Private players such as Tata Power and Adani Electricity, who currently cater to less than 10 per cent of the distribution market, could expand rapidly, especially in urban and industrial regions.
But trade unions and state utilities fear selective “cherry-picking,” wherein private firms target profitable zones and leave rural areas — and their losses — to States-run DISCOMs.
The reform also takes a tougher stance on renewable energy compliance. States and utilities will face penalties for missing clean energy targets, while the Central Electricity Regulatory Commission (CERC) will manage a market-based compliance framework.
Although renewables now make up 32 per cent of installed capacity, their share in actual generation remains around 22 per cent. The goal is to push that to 50 per cent by 2030 — aligning with India’s Paris Agreement commitments.
Governance, too, is set for a reboot. Regulatory commissions will have stricter deadlines for issuing tariff orders, and the Appellate Tribunal for Electricity (APTEL) is being expanded to clear a backlog of over 600 cases.
Predictably, not every state is impressed. Kerala, Tamil Nadu, and Punjab have accused the Centre of trying to "centralise" control over what is constitutionally a shared subject under the Concurrent List. Kerala’s Electricity Minister called the draft a “roadmap to privatisation.”
Their financial worries aren’t unfounded. States collectively shoulder more than 85 per cent of India’s power subsidies — ₹1.6 lakh crore in FY2024–25. Many fear that DBT-based subsidies and the phasing out of cross-subsidies could strain state budgets, particularly in election years.
Consumer groups also warn of a “tariff shock.” Rural and low-income households, which currently pay barely 40 per cent of the actual cost of supply, could see bills spike sharply. Without a robust DBT system, the transition could hit 25 to 30 crore consumers in rural India. PRS Legislative Research estimates that even a ₹1 per unit increase would cost rural families ₹1,000 to ₹1,200 annually, while the total cost to set up infrastructure needed for DBT could cost around ₹25,000 crore.

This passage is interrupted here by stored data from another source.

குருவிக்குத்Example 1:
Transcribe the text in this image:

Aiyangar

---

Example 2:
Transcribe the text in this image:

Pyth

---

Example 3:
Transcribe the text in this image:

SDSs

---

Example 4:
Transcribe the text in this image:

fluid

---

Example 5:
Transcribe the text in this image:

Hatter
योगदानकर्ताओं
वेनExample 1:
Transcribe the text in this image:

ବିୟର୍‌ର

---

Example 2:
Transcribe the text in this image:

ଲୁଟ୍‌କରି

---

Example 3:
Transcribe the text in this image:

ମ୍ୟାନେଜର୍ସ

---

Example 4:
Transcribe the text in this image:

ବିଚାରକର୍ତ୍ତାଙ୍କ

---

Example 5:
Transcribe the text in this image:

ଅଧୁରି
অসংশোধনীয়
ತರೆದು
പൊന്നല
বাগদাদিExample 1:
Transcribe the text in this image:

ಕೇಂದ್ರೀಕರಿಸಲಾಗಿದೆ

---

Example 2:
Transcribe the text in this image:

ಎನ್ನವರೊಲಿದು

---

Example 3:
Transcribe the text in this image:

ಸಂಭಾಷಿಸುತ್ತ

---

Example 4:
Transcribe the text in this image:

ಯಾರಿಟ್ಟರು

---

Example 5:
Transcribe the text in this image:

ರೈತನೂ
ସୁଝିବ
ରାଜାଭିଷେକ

The numbers paint a worrying picture. By mid-2025, delayed subsidy payments had piled up to ₹75,000 crore. State borrowings for power have jumped 35 per cent since 2020. In Punjab, power subsidies consume nearly 23 per cent of total revenue, pushing its fiscal deficit to four per cent of the GSDP. Andhra Pradesh and Tamil Nadu each spend close to ₹10,000 crore a year on free electricity for farmers.
Industry bodies such as CII and FICCI have welcomed the reforms, arguing that they could reduce industrial energy costs and draw in private investment of ₹2 to ₹3 lakh crore. Renewable energy developers, however, want clearer rules and fewer overlaps between Central and State regulators. Investors, too, remain cautious: the politics of federal control could easily derail what looks good on paper.

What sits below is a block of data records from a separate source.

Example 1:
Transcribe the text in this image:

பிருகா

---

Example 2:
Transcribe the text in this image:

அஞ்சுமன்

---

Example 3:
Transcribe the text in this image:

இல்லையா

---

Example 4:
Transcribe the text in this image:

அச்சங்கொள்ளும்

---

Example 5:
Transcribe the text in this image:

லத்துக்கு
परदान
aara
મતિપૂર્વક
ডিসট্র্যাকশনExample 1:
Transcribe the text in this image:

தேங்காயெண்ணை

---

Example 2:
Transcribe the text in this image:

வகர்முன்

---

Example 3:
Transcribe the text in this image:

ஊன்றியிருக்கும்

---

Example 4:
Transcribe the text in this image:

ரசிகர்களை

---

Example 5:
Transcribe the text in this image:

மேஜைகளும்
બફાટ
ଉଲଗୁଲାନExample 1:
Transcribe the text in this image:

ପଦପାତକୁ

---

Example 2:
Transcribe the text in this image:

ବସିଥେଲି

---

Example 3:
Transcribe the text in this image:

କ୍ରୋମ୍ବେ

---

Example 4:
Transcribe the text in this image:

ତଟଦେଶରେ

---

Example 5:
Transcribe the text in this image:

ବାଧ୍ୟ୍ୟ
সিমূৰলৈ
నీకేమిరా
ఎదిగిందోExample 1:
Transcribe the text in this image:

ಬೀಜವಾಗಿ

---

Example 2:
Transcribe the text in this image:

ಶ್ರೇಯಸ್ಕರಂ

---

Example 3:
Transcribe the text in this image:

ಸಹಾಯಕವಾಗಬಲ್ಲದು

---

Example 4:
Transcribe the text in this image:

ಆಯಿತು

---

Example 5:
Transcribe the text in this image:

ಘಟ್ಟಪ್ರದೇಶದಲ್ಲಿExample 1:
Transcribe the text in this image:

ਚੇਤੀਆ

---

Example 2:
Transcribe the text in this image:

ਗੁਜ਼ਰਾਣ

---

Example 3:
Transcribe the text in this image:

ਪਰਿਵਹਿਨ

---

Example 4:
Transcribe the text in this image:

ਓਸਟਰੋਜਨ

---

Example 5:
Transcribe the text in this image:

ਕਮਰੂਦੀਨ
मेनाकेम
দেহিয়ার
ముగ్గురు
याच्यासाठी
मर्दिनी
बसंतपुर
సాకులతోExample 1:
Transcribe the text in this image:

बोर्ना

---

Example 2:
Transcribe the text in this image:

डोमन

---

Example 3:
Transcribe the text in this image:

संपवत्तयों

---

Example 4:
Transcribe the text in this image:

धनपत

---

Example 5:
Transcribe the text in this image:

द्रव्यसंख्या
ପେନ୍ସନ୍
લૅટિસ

India’s power sector has heard promises of reform before, too. The UDAY scheme was supposed to make DISCOMs profitable by 2019 — a deadline that was extended twice. Despite ₹4.5 lakh crore in central support since 2015, average aggregate technical and commercial (AT&C) losses still hover around 20 per cent.
In this sense, the draft amendment bill is another ambitious attempt to clean up a sector that has long defied repair. If executed well — with pilot projects, full metering, and political buy-in — it could save ₹30,000 to ₹40,000 crore a year in efficiency gains, cut industrial tariffs by up to 20 per cent, and accelerate the shift to renewables.

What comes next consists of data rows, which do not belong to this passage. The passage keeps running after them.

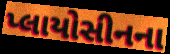
પ્લાયોસીનના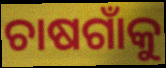
ଚାଷଗାଁକୁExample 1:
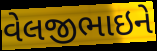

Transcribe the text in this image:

વેલજીભાઇને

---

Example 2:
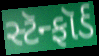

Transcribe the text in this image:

સ્ટૅન્ફૉર્ડ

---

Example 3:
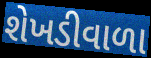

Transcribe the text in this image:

શેખડીવાળા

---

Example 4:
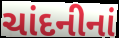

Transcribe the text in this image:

ચાંદનીનાં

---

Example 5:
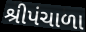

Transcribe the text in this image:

શ્રીપંચાળા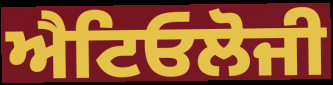
ਐਟਿਓਲੋਜੀ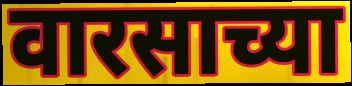
वारसाच्याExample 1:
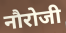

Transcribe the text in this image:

नौरोजी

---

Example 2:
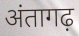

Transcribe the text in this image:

अंतागढ़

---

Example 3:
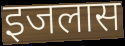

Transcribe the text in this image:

इजलास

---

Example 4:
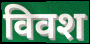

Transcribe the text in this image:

विवश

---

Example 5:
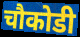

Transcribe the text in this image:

चौकोडी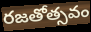
రజతోత్సవం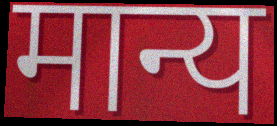
मान्यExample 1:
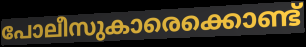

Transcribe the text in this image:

പോലീസുകാരെക്കൊണ്ട്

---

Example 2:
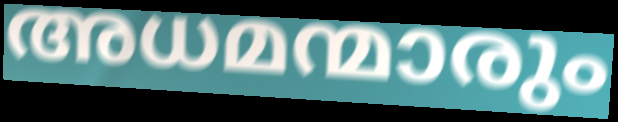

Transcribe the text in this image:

അധമന്മാരും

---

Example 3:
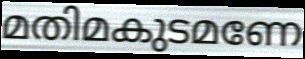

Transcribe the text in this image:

മതിമകുടമണേ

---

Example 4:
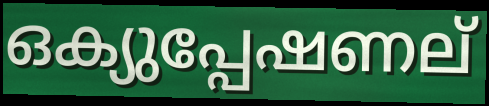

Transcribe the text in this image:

ഒക്യുപ്പേഷണല്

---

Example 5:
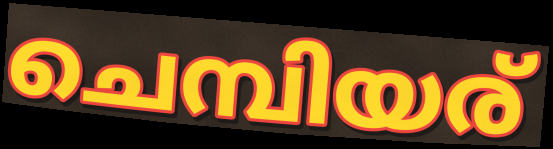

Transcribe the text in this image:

ചെമ്പിയര്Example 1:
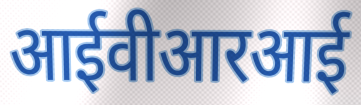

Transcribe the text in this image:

आईवीआरआई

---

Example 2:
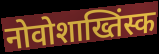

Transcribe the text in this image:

नोवोशाख्तिंस्क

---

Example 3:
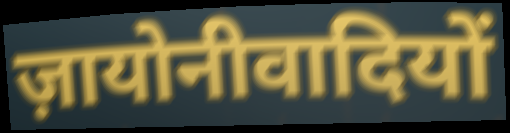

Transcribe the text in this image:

ज़ायोनीवादियों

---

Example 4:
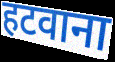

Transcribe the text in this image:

हटवाना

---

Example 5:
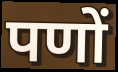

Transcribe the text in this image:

पणों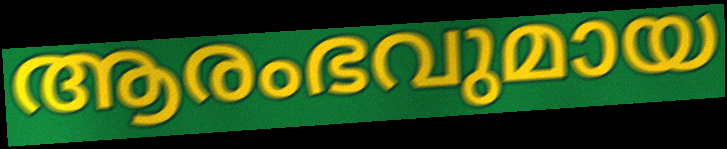
ആരംഭവുമായ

But timing matters. With ten States headed for polls and the Lok Sabha elections barely a year away, electricity remains one of India’s most politically charged issues. The real challenge is not just passing the bill — it is persuading States that fiscal prudence and political populism can coexist on the same grid.
(The writer is an economic analyst and journalist. Views are personal.)